(EXTRACTED MATERIAL begins)

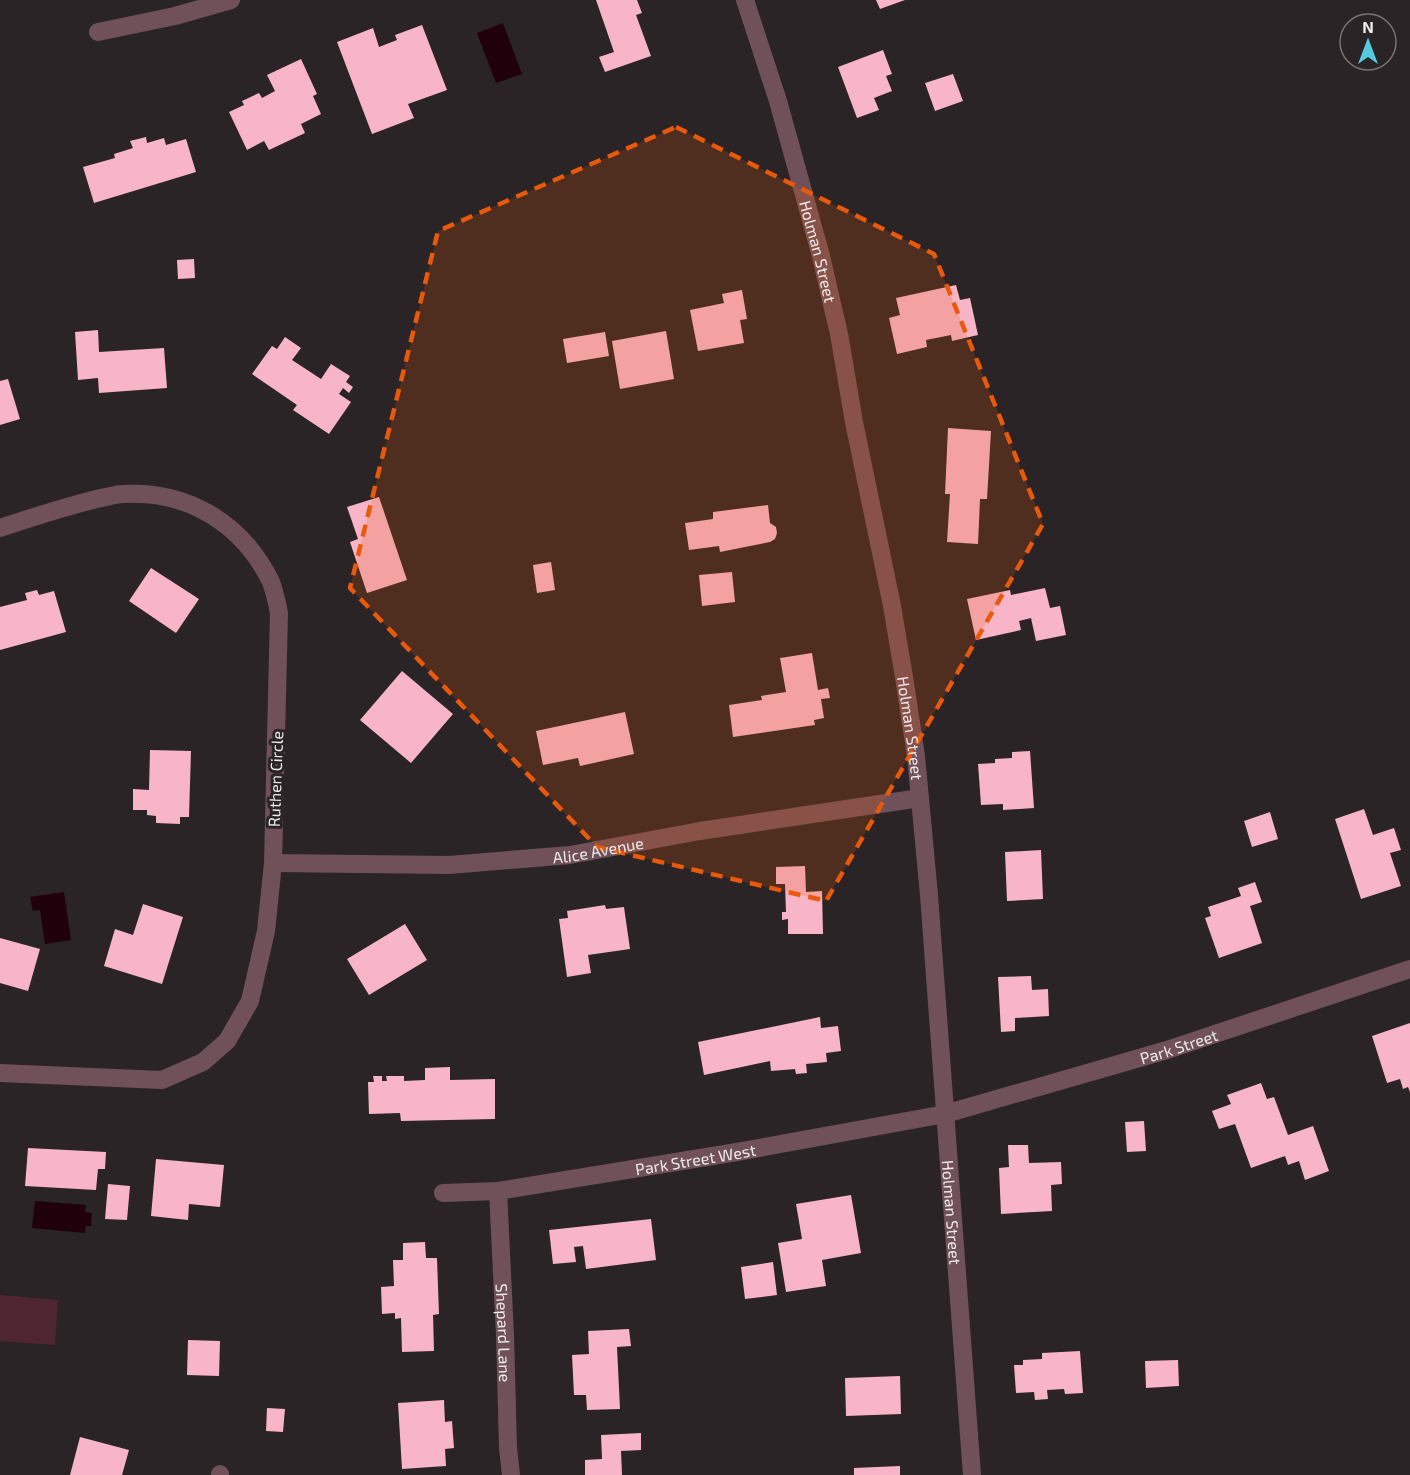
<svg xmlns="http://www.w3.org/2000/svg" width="1410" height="1475" font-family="'Exo 2',sans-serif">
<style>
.green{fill:#4f2532}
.water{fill:#20010b}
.building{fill:#f8b5c7}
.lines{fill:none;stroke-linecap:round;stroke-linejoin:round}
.street{stroke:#715159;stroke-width:18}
.marked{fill:#e8590c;fill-opacity:0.2;stroke:#e8590c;stroke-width:4.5;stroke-dasharray:12 8;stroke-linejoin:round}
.labels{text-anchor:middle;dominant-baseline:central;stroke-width:6;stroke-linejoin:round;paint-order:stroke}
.street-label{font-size:16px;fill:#eeebec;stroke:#2a2426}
</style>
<rect width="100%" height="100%" fill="#2a2426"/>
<path class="green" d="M 0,1295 L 58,1300 L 55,1345 L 0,1341 Z"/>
<path class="water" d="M 503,23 L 522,74 L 496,83 L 477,33 Z
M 64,892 L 71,940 L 45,944 L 40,910 L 33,911 L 30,897 Z
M 35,1201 L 86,1205 L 85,1212 L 92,1213 L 91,1226 L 86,1226 L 85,1233 L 32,1228 Z"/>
<path class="building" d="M 596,0 L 637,0 L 642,13 L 636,15 L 651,56 L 605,72 L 599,57 L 614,52 Z
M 876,0 L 905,0 L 880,9 Z
M 422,25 L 447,90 L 408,104 L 414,118 L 372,134 L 337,42 L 373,28 L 379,47 L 397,40 L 395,35 Z
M 883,50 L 892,74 L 886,76 L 892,91 L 874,98 L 879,110 L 857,118 L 838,67 Z
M 301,59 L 317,94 L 313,96 L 321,114 L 301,124 L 305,133 L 269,150 L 264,141 L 247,150 L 229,112 L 244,105 L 242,101 L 259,93 L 262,98 L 275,91 L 267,75 Z
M 953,74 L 963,101 L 935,111 L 925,83 Z
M 146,137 L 147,143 L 164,138 L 166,145 L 186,139 L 196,172 L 94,203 L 83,167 L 115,158 L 114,154 L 133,148 L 130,141 Z
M 194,259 L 195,278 L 178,279 L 177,260 Z
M 956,285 L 960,300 L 970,298 L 978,335 L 952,341 L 951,335 L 926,340 L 927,347 L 897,354 L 889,318 L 900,315 L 896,298 Z
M 742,290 L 747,319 L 740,320 L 744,343 L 698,351 L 690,310 L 724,303 L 722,294 Z
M 98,330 L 99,352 L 164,348 L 167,388 L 99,393 L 98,378 L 78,380 L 75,332 Z
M 666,331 L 674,379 L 620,389 L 612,341 Z
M 605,332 L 609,356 L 567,363 L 563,339 Z
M 285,337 L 301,348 L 292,360 L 321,379 L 331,364 L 350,376 L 346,382 L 353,387 L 349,393 L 343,388 L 339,394 L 351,402 L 329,434 L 293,410 L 297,405 L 252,374 L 272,346 L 277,349 Z
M 8,379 L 20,419 L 0,425 L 0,381 Z
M 948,428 L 991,431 L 987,499 L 980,499 L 978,544 L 947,542 L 950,494 L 945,494 Z
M 379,497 L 407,580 L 367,593 L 350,542 L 358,539 L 347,507 Z
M 768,505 L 770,523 L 776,527 L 777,533 L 775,539 L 770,542 L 720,552 L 719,546 L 689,550 L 685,523 L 713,519 L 713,512 Z
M 551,562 L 555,590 L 537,593 L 533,565 Z
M 151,568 L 199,599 L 176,633 L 129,601 Z
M 732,572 L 735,602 L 702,606 L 699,575 Z
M 1045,588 L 1050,608 L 1060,606 L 1066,635 L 1036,641 L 1031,618 L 1019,621 L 1021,630 L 976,640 L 967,599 L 1010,590 L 1011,595 Z
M 37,590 L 39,595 L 54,591 L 66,632 L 0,650 L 0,607 L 27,600 L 25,593 Z
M 812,653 L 818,690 L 828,688 L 830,698 L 821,699 L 824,718 L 814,720 L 815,725 L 733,737 L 729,705 L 762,700 L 761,696 L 786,692 L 780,658 Z
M 402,671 L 453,714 L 411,763 L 360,720 Z
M 625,712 L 634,754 L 580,766 L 578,758 L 543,765 L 536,731 Z
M 150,750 L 191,751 L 189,817 L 180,817 L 180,824 L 156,823 L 156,816 L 147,815 L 147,810 L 133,810 L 133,789 L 149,790 Z
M 1030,751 L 1034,808 L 1003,810 L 1003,804 L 981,805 L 978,764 L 995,763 L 995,759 L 1012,758 L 1012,752 Z
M 1364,809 L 1373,835 L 1394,828 L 1401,850 L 1390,853 L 1401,886 L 1361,899 L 1335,819 Z
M 1270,812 L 1278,839 L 1252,847 L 1244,821 Z
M 1041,850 L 1043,899 L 1007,901 L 1005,852 Z
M 805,866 L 806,892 L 822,891 L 823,934 L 788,934 L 788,919 L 782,920 L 782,912 L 786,912 L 785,884 L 776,884 L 776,867 Z
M 1255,882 L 1262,902 L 1250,906 L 1262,943 L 1219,958 L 1205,918 L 1211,916 L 1208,907 L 1241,896 L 1238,888 Z
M 143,904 L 183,917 L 162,984 L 104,966 L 115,929 L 133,935 Z
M 605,905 L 606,909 L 624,907 L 630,949 L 588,955 L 591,973 L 567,977 L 559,919 L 568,918 L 567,911 Z
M 405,924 L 427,960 L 369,995 L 347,959 Z
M 0,938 L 40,949 L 28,991 L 0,983 Z
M 1031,976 L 1032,990 L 1048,989 L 1049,1016 L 1015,1018 L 1015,1031 L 1001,1032 L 998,977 Z
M 820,1017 L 821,1028 L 838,1026 L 841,1051 L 826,1053 L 827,1062 L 806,1064 L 807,1073 L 796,1074 L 795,1069 L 771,1071 L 770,1061 L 704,1075 L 698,1042 Z
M 1410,1023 L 1410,1092 L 1408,1087 L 1403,1089 L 1400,1079 L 1387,1083 L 1372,1036 Z
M 450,1067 L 450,1080 L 495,1079 L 495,1119 L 401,1121 L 400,1113 L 369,1114 L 368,1082 L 374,1082 L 373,1076 L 382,1076 L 382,1081 L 387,1081 L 386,1076 L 404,1076 L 404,1081 L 425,1080 L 425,1068 Z
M 1261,1083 L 1267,1099 L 1274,1097 L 1288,1135 L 1313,1126 L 1329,1171 L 1305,1180 L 1299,1161 L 1288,1165 L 1285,1156 L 1251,1168 L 1235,1124 L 1219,1129 L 1212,1111 L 1231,1104 L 1227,1095 Z
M 1144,1121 L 1146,1151 L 1127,1152 L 1125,1122 Z
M 1008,1145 L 1028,1145 L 1029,1163 L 1061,1162 L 1062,1184 L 1051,1185 L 1052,1211 L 1001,1214 L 999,1168 L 1009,1167 Z
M 28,1148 L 106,1152 L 105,1169 L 98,1169 L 96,1190 L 25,1186 Z
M 156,1159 L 224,1165 L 220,1207 L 189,1204 L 188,1220 L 151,1216 Z
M 108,1184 L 130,1186 L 127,1220 L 105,1219 Z
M 851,1195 L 861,1253 L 822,1260 L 826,1286 L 786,1292 L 778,1243 L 802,1239 L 796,1204 Z
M 651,1219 L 656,1260 L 586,1269 L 583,1246 L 574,1247 L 576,1262 L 553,1264 L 549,1230 Z
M 425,1242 L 426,1258 L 437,1258 L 439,1314 L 433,1315 L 434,1351 L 402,1352 L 401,1318 L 395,1319 L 395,1313 L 382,1314 L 381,1287 L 394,1286 L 393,1260 L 403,1260 L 403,1243 Z
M 773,1262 L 777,1295 L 745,1299 L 741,1267 Z
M 629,1329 L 631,1346 L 617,1347 L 620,1409 L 587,1410 L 586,1395 L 574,1395 L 572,1355 L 589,1354 L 588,1331 Z
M 188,1340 L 220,1341 L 219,1376 L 187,1375 Z
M 1080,1351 L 1083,1393 L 1065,1394 L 1064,1389 L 1047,1390 L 1048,1399 L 1035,1400 L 1034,1392 L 1016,1393 L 1014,1365 L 1023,1365 L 1023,1360 L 1042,1359 L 1042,1353 Z
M 1178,1360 L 1179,1386 L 1146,1388 L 1145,1361 Z
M 900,1376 L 901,1414 L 846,1416 L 845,1378 Z
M 444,1400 L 445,1422 L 452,1421 L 454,1448 L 445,1449 L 446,1466 L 402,1469 L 398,1403 Z
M 267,1408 L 285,1409 L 283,1432 L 266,1431 Z
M 641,1433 L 641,1450 L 621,1451 L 622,1475 L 585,1475 L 585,1460 L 602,1459 L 601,1435 Z
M 80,1437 L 129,1450 L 122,1475 L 70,1475 Z
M 900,1466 L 900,1475 L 854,1475 L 854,1468 Z"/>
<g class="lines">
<g class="street">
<path id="s1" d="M 745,0 L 778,101 L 821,256 L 839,334 L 854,422 L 892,606 L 904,677 L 916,756 L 929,895 L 972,1475"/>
<path d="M 98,32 L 175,16 L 231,0"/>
<path d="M 0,528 C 33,517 67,506 101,498 C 108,497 116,494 123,494 C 188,490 243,524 271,582 C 275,592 277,603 279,613 L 273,863 L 266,931 L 250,1001 L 227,1041 L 203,1062 L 162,1080 L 0,1073"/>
<path id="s2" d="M 273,863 L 449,865 L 570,855 L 700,831 L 920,798"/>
<path id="s3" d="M 498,1191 L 505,1335 L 508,1448 L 511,1475"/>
<path id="s4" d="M 443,1193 L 498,1191 L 737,1152 L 945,1114 L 1167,1050 L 1410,969"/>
<path d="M 220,1475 L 220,1474"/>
</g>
</g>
<path class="marked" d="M 676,127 L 934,254 L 1043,524 L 826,901 L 597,847 L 350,588 L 438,231 Z"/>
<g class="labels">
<g class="street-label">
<text stroke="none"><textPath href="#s1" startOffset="262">Holman Street</textPath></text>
<text stroke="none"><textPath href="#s1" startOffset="748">Holman Street</textPath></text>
<text transform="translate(275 779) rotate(-88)">Ruthen Circle</text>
<text stroke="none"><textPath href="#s2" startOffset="326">Alice Avenue</textPath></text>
<text stroke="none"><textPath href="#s4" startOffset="752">Park Street</textPath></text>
<text stroke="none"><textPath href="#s4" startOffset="255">Park Street West</textPath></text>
<text stroke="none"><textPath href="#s1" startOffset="1234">Holman Street</textPath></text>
<text stroke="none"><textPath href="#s3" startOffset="142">Shepard Lane</textPath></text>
</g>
</g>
<g transform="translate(1368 42)"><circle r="28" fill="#2a2426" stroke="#787475" stroke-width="1.5"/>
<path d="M0-4.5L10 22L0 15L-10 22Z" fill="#55cadf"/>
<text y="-9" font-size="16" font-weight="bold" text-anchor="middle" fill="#eeebec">N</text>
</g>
</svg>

(EXTRACTED MATERIAL ends)

In the data above, find each line that has the word "middle" and copy it out.

.labels{text-anchor:middle;dominant-baseline:central;stroke-width:6;stroke-linejoin:round;paint-order:stroke}
<text y="-9" font-size="16" font-weight="bold" text-anchor="middle" fill="#eeebec">N</text>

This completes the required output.